Five blocks away at the consulate, friends Katie O’Brien, 38, and Lauren Meyer, 39, showed up armed with hand cleaners, hot water bottles and hand warmers to slip into their gloves. They were glad to hear that the restaurant provided blankets, which they wrapped themselves while drinking wine at a table near the entrance. When the burgers appeared, they took off their gloves and put them back on between the bites.
“I decided if I wanted to go out, I had to accept that it was going to be cold,” she said. O’Brien said who celebrated her birthday.
The two looked to more than a dozen restaurants for seats that were not enclosed and offered enough space between tables and wanted to be as safe as possible.
Many boarders are in the minds of social people while being careful as the number of coronavirus cases in New York increases.

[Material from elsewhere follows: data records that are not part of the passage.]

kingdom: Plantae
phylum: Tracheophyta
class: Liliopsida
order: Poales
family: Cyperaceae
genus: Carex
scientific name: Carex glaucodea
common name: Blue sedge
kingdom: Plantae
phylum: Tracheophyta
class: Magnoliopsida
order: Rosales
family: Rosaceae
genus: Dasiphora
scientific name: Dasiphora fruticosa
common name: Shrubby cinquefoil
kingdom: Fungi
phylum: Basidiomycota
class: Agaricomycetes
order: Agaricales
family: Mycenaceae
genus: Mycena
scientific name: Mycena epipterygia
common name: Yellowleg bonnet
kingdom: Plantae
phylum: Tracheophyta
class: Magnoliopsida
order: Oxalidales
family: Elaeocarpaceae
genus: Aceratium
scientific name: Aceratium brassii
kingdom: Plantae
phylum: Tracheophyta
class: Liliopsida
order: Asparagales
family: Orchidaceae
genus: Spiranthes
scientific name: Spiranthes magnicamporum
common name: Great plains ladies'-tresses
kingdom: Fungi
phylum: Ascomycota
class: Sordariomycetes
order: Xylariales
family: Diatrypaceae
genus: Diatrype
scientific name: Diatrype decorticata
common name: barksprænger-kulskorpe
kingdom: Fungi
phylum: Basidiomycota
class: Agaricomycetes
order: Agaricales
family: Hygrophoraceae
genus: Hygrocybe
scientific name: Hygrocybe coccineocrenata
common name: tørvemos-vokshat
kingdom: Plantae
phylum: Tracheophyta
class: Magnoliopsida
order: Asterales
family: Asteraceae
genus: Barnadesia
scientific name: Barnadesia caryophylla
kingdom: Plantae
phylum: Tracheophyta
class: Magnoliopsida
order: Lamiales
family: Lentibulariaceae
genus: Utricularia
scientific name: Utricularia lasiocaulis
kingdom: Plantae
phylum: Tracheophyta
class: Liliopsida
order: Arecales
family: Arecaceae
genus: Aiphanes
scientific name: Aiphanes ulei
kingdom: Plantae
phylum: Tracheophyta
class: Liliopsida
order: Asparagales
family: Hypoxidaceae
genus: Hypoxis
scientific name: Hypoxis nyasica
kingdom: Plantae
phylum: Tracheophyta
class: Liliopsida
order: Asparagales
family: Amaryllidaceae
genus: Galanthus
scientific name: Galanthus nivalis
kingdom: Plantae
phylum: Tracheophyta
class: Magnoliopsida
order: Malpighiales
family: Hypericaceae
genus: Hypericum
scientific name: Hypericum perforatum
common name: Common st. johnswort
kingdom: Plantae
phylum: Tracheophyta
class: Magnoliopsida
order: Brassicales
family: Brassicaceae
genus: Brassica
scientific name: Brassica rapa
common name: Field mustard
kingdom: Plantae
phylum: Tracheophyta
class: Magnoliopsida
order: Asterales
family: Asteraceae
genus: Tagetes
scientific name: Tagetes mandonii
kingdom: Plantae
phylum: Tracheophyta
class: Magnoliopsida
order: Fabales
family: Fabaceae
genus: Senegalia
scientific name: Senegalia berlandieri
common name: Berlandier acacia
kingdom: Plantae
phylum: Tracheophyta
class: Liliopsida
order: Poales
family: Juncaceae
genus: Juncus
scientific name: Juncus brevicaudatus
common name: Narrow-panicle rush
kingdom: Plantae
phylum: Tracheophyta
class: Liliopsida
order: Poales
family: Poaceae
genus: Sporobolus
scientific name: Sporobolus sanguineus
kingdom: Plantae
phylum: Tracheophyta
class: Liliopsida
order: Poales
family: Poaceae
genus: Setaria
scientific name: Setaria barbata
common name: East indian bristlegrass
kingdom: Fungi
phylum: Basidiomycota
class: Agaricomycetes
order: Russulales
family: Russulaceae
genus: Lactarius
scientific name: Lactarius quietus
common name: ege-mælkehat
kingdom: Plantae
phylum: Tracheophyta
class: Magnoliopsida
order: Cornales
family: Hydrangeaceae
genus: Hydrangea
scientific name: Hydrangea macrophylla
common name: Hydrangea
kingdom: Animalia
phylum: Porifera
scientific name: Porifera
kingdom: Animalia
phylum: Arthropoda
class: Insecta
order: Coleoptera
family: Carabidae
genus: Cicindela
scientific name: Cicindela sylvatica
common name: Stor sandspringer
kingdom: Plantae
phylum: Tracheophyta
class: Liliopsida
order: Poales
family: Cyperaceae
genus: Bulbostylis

While the boom was not as devastating as the city that experienced last spring, the death toll rose slowly to about 60 people a day during January, with more than 50 zip codes in the five districts showing a positive test rate of more than ten percentage.
The city also struggled with a slow vaccination of vaccines. In New York, where about 8.5 million people live, only 532,000 first doses were administered. Recently, a shortage of vaccines has forced health officials to move scheduled appointments to a later date.
Yet New Yorkers want to get out. In Crown Heights, Brooklyn, Maria Myrtil examined Sweet Brooklyn Bar & Grill to see if it had security protocols in place before making a reservation Sunday to sit with friends in a small plastic cage, like a small closet .
Myrtil, 28, approved the layout, which includes a table heater. However, she adapted her approach to ordering.